▶ _What is required_: Render the lines of the listing as a numbered list, omitting any blank lines, starting at the beginning of the listing and ending at the line that contains "Was sind das", with that line included.

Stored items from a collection
--- START ---

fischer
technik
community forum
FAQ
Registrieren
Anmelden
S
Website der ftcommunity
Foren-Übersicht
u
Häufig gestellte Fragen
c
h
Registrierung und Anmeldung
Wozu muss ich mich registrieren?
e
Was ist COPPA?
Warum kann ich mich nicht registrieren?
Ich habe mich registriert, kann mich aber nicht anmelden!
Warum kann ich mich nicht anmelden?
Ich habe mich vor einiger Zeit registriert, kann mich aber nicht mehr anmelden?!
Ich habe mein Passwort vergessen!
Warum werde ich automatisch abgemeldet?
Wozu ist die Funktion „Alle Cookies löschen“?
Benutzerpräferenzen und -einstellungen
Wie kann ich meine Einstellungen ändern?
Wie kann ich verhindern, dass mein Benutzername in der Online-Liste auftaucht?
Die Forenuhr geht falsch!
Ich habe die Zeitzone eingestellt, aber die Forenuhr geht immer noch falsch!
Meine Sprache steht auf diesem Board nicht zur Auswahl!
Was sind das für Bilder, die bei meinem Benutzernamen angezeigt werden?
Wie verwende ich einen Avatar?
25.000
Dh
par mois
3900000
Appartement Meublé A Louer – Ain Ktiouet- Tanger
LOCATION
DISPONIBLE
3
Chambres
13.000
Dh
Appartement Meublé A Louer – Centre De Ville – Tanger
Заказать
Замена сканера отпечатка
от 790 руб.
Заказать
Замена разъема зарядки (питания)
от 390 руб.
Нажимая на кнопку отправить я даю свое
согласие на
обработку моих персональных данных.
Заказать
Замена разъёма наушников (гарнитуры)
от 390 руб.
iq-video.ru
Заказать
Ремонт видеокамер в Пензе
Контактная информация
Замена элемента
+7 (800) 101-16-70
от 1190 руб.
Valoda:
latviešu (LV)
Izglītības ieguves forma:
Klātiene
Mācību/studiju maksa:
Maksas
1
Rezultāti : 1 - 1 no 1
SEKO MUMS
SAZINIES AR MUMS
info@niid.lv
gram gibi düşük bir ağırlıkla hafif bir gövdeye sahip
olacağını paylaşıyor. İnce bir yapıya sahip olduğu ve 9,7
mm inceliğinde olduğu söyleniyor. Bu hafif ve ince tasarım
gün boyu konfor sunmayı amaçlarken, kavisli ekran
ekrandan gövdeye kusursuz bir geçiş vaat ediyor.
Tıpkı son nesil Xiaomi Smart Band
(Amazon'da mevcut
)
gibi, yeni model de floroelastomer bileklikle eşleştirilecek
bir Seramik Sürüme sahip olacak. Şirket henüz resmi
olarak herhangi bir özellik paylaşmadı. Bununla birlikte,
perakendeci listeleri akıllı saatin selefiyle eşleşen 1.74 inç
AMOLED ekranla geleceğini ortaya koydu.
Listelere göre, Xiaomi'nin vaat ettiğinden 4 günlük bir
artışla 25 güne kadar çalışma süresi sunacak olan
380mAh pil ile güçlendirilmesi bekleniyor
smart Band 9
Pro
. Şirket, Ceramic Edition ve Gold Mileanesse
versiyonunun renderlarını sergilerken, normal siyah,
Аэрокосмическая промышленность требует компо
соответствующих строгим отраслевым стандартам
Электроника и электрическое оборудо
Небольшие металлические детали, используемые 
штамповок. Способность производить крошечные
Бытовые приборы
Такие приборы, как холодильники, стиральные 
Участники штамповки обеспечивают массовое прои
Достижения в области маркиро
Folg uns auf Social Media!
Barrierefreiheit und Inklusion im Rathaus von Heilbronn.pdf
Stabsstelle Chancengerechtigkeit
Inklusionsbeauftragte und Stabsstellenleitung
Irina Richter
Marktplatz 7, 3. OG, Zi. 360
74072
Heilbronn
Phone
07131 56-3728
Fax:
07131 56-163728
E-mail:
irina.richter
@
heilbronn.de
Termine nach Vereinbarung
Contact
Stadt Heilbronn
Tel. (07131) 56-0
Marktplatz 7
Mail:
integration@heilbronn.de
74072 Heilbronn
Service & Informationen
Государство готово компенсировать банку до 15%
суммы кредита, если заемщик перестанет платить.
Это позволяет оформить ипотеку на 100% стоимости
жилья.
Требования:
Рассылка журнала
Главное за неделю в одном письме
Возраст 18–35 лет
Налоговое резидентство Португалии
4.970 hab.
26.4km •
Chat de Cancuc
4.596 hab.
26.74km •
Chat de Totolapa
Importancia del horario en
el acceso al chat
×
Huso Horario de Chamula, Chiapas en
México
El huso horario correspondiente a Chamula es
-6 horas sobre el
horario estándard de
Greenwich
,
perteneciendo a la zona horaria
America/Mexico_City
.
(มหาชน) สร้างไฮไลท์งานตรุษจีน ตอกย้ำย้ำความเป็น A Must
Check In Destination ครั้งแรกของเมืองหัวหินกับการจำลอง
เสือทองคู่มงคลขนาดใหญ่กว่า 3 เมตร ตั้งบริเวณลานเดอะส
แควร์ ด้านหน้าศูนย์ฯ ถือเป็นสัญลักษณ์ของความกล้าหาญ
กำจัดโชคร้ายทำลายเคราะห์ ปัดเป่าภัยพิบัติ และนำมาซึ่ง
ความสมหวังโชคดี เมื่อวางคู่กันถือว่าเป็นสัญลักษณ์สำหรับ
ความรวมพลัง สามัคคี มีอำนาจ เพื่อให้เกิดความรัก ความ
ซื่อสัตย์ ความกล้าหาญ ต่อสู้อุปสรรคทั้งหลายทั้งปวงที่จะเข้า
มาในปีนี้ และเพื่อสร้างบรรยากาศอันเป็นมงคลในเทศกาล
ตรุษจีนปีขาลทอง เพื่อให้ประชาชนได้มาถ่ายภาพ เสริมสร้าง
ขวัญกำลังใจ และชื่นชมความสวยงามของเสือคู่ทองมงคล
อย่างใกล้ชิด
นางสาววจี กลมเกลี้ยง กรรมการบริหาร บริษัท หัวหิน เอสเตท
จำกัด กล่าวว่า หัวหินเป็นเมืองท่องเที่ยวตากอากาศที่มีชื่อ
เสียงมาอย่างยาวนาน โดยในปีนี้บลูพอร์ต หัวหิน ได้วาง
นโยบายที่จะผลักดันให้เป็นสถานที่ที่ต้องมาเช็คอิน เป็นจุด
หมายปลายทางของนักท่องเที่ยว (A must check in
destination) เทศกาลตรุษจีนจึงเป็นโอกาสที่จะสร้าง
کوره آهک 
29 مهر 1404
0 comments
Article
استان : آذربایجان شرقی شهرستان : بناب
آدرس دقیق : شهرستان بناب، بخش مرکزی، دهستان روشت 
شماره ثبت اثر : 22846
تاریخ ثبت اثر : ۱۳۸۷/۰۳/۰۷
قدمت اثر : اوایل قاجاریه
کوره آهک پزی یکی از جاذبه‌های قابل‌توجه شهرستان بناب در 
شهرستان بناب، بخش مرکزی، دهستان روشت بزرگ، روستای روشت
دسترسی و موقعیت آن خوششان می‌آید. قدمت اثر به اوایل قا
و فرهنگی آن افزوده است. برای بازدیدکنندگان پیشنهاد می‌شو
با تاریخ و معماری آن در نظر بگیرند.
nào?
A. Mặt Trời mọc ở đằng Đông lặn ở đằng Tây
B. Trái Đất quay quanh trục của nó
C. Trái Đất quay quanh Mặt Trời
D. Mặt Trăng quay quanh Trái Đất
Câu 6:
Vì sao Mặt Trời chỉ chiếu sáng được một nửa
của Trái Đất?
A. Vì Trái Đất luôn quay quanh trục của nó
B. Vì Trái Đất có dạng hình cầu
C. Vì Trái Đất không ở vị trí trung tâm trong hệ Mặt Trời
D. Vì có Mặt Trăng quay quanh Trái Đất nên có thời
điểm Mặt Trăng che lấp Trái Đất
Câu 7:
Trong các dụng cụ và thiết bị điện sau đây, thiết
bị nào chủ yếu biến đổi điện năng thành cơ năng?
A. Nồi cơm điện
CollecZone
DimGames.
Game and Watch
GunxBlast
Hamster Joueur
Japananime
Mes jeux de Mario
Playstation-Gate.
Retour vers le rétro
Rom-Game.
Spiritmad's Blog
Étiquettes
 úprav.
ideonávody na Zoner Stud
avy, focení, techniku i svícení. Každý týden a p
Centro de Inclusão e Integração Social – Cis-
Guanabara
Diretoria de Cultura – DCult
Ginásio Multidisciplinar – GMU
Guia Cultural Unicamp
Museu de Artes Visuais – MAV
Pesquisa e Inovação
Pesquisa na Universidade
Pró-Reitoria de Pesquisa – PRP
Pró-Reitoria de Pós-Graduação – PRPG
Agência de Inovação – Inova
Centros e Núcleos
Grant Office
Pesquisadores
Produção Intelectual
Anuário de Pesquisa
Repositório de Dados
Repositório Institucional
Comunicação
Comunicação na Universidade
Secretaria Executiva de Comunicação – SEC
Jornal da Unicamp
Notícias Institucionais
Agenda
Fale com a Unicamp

--- END ---

▶ _The completed task_:
1. fischer
2. technik
3. community forum
4. FAQ
5. Registrieren
6. Anmelden
7. S
8. Website der ftcommunity
9. Foren-Übersicht
10. u
11. Häufig gestellte Fragen
12. c
13. h
14. Registrierung und Anmeldung
15. Wozu muss ich mich registrieren?
16. e
17. Was ist COPPA?
18. Warum kann ich mich nicht registrieren?
19. Ich habe mich registriert, kann mich aber nicht anmelden!
20. Warum kann ich mich nicht anmelden?
21. Ich habe mich vor einiger Zeit registriert, kann mich aber nicht mehr anmelden?!
22. Ich habe mein Passwort vergessen!
23. Warum werde ich automatisch abgemeldet?
24. Wozu ist die Funktion „Alle Cookies löschen“?
25. Benutzerpräferenzen und -einstellungen
26. Wie kann ich meine Einstellungen ändern?
27. Wie kann ich verhindern, dass mein Benutzername in der Online-Liste auftaucht?
28. Die Forenuhr geht falsch!
29. Ich habe die Zeitzone eingestellt, aber die Forenuhr geht immer noch falsch!
30. Meine Sprache steht auf diesem Board nicht zur Auswahl!
31. Was sind das für Bilder, die bei meinem Benutzernamen angezeigt werden?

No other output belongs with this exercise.